§ REQUIRED WORK:
Reproduce the text of the material below word for word, with the pictures left out.

§ DATA FOR THIS TASK:
####################
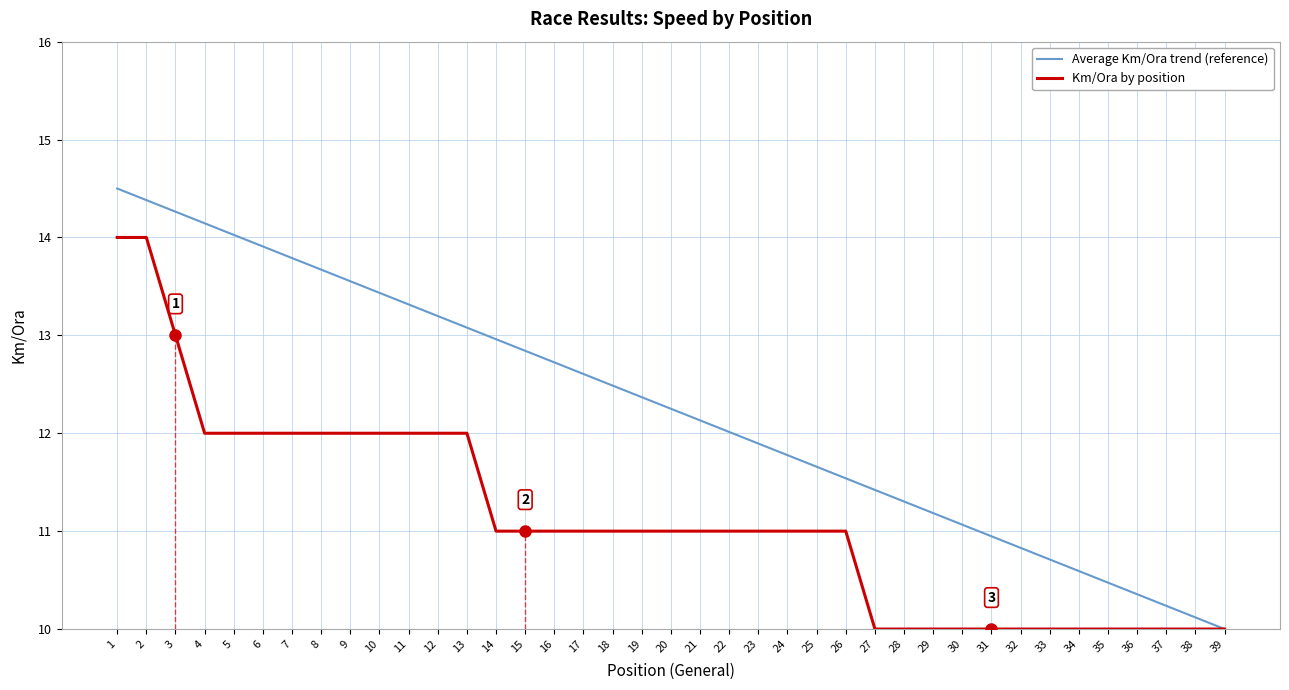

What is the average value of the Km/Ora by position series?

11.1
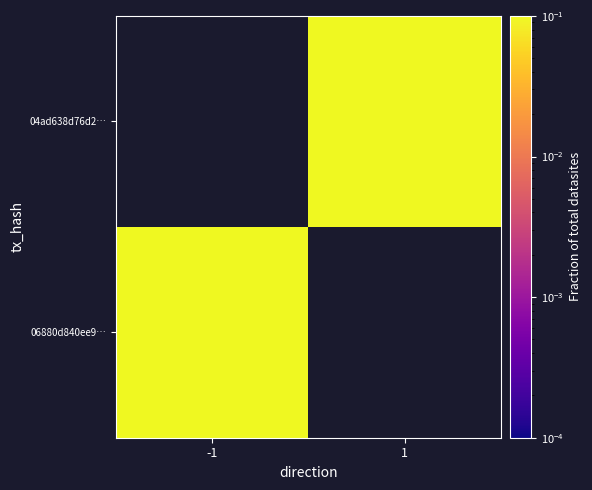

Which has a higher value, 1 or -1?

-1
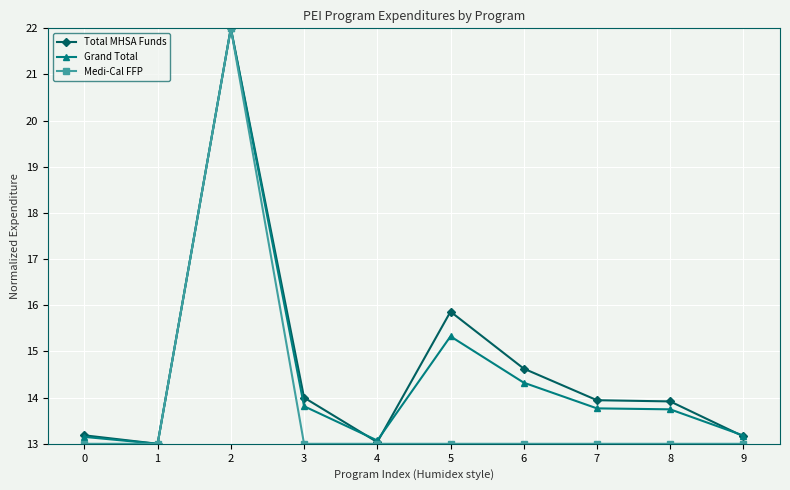

What is the difference between the highest and lowest values at 6?

1.6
####################
§ EXERCISE SOLUTION:
What is the average value of the Km/Ora by position series?

11.1

Which has a higher value, 1 or -1?

-1

What is the difference between the highest and lowest values at 6?

1.6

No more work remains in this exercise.